Comme je vous l’ai dit au début, le rapport propose de revoir la globalité de notre politique régionale en direction de l’enseignement privé en visant un recentrage sur les politiques obligatoires compte tenu de l’augmentation très conséquente, 19 M€, du forfait d’externat, imposée par le code de l’éducation.

Il apparait dans ce nouveau contexte que les lycées privés peuvent aujourd’hui sans aide régionale supplémentaire mettre en œuvre les politiques d’aide aux familles s’ils le souhaitent..

C’est pourquoi je propose d’arrêter les dispositifs concernant l’aide régionale à la demi-pension, l’aide régionale à l’équipement, l’aide régionale pour les frais de concours.
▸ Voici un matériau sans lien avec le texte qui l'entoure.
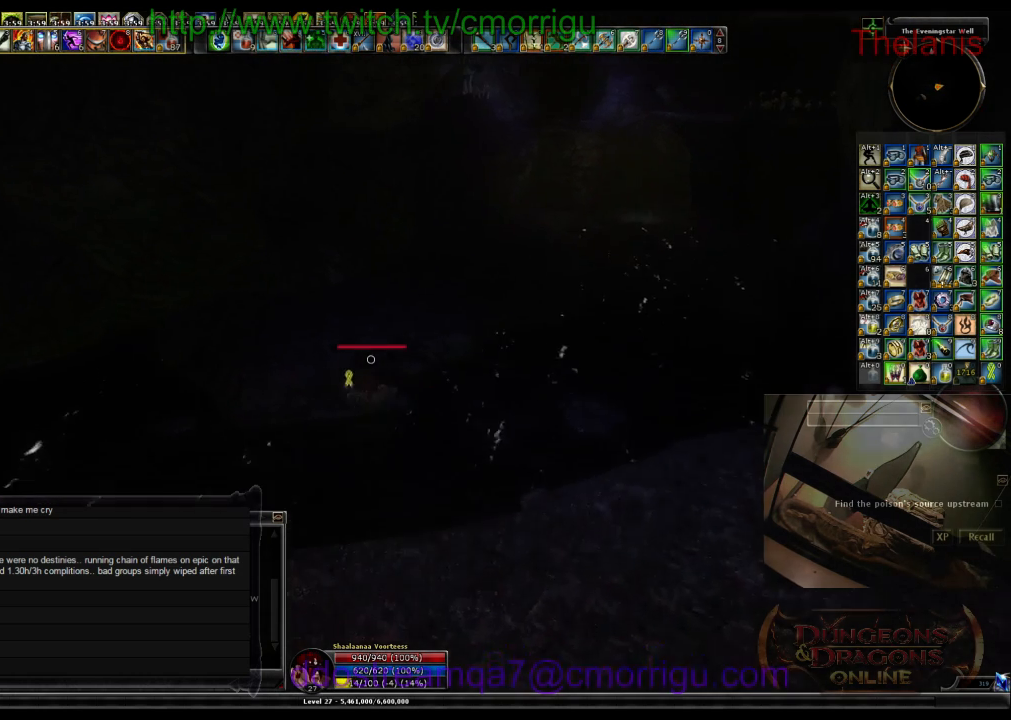
{"keys": ["w"], "events": [[200, "space", "up"]]}
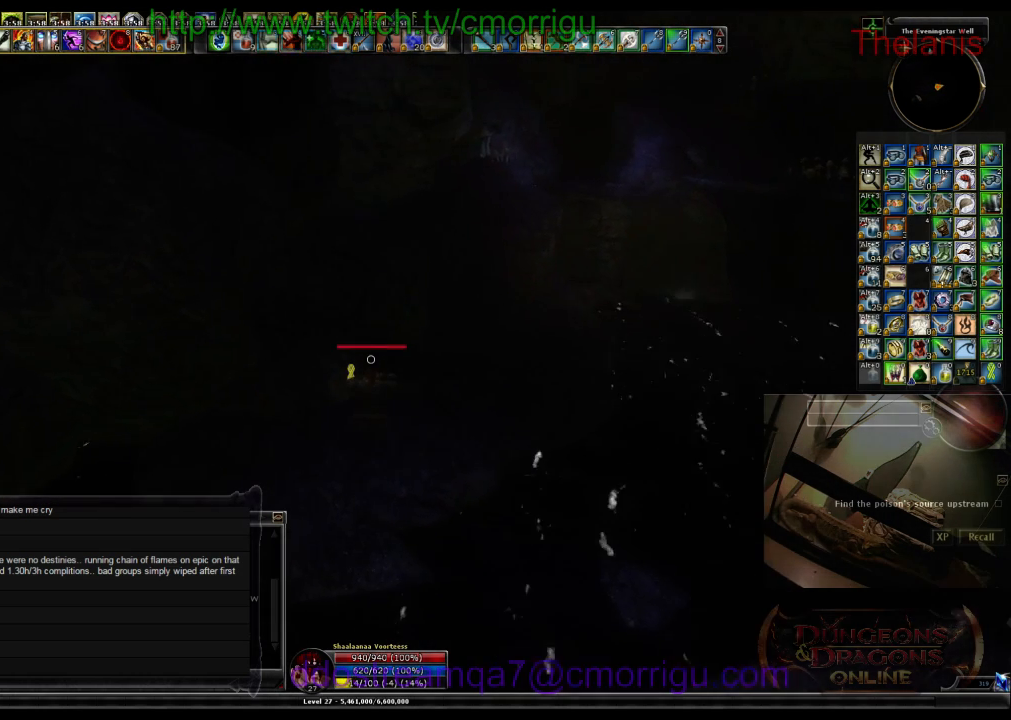
{"keys": ["w"], "events": []}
De la même manière l’exécutif régional propose de ne pas renouveler le dispositif d’aide à l’achat des manuels scolaires mais avec une exception pour l’année scolaire 2012-2013 pour permettre d’achever le renouvellement engagé avec les changements de programme induits par la réforme de la voie générale.

Concernant l’investissement, nous avons stoppé depuis 2011 tout financement de places nouvelles, y compris d’internat, et il est proposé d’inscrire explicitement ces choix dans le rapport de juin. Je vous propose également l’arrêt du programme d’aide à l’investissement pour travaux et équipements pédagogique Toutefois, il est proposé à titre exceptionnel pour les années 2012, 2013 et 2014 d’affecter un montant annuel maximum de 8,3 M€ sur cette ligne au pour réponse aux demandes liées à une non-revalorisation des forfaits d’externat depuis 3 ans, en limitant les financements aux travaux de sécurité et accessibilité

Vous l’avez constaté en lisant ce rapport, l’exécutif régional ne cherche à rallumer aucune guerre scolaire. Il s’agit simplement aujourd’hui de tirer les conséquences de l’application de la loi, une loi, je le redit, qui mériterait de mon point de vue d’être questionnée par la nouvelle majorité parlementaire. Je suis convaincue dans le même temps de la nécessité de rétablir la confiance dans notre enseignement public. C’est essentiel parce que seule l’’école publique, laïque et gratuite, celle qui devrait être l’école du tous ensemble, peut permettre de dépasser les clivages sociaux et culturels. C’est bien pourquoi la priorité régionale doit être d’agir pour créer dans les lycées publics franciliens les conditions de l’égalité et de la réussite de tous les lycéen-ne-s, de sorte que les familles fassent massivement le choix de l’école publique.